The move to put NCAA regionals in larger, neutral site venues has largely been a failure. From playing the most important games of the season in front of less than 2000 people, to potentially giving lower seeded teams home ice advantage simply because they were willing to take on the loss of hosting a nearby regional, to outrageous expense(a game to earn a bid in the Frozen Four, between local rivals Minnesota and St. Cloud State couldn't draw 9000 people at the XCel Energy Center last year).  The NCAA had to award a regional to Notre Dame's home rink for this season, going back on a long-held pledge to not play regionals in home arenas, because no other building in the midwest submitted a bid to host.

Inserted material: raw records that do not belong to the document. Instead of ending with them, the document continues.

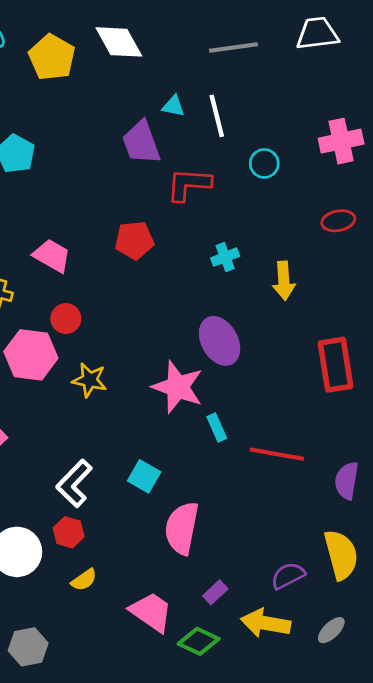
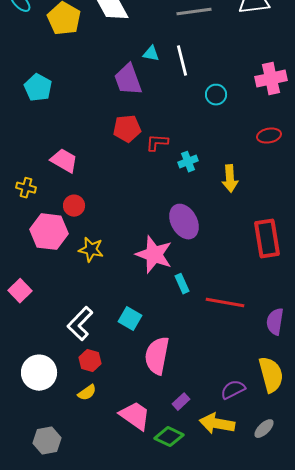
red L-shape: (189, 184) -> (157, 143), moved, size x0.7
red pentagon: (134, 240) -> (127, 129), moved
red hexagon: (69, 532) -> (90, 361), moved

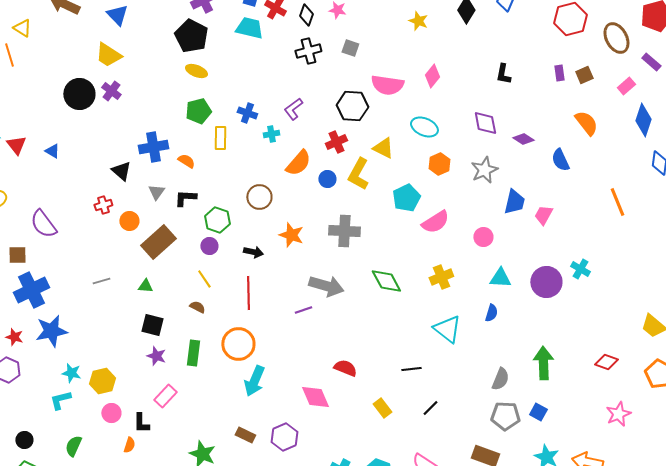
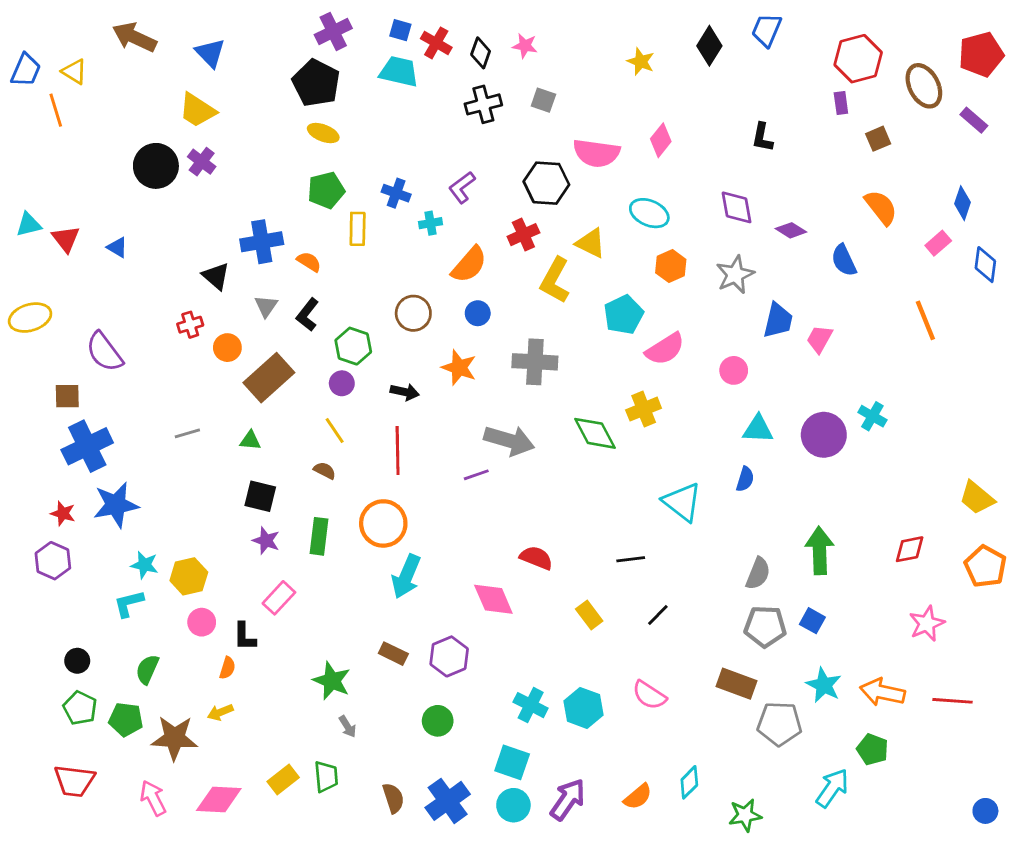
purple rectangle: (559, 73) -> (841, 103), moved
pink rectangle: (626, 86) -> (938, 243), moved
blue diamond: (643, 120) -> (963, 203), size x0.7
blue circle: (327, 179) -> (478, 313), moved
black L-shape: (185, 198) -> (307, 315), turned -55
yellow cross: (441, 277) -> (644, 409), moved
red diamond: (606, 362) -> (910, 549), turned -30

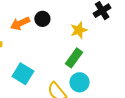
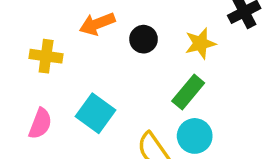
black circle: (42, 19) -> (144, 39), moved

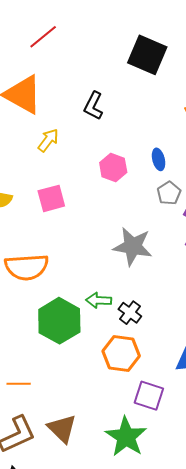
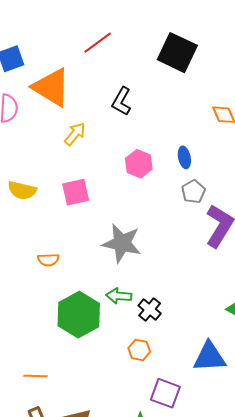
red line: (43, 37) -> (98, 43), moved
gray star: (133, 246) -> (122, 243), moved
orange semicircle: (27, 267) -> (48, 260), size x0.5
orange hexagon: (121, 354) -> (139, 350), size x0.6

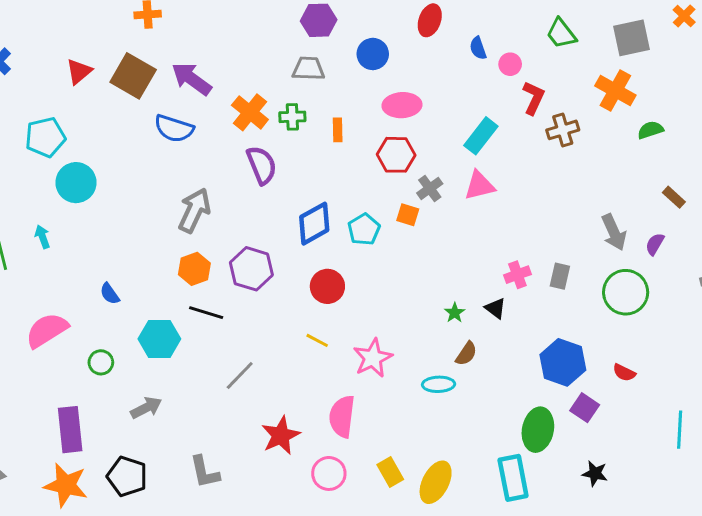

As someone who experienced the 2013 Midwest Regional in Toledo in person, this move can't come fast enough. It was embarrassing to play such important, and such high-level hockey in front of maybe 1000 people. Toledo was a great building, but the logistics of getting people to regionals just don't work in college hockey. Taking away the most important games of the season from all but the most diehard/well off fans is a terrible way to grow the game.

We will see how this plays out. An ideal scenario would be going back to the old NCAA tournament format where the first round(and, even better, quarterfinal round too) is a best two-out-of-three at the higher seed's home venue, but that seems unlikely. In any case, it is a step forward in creating a more exciting NCAA tournament, and one that fans actually might get to experience.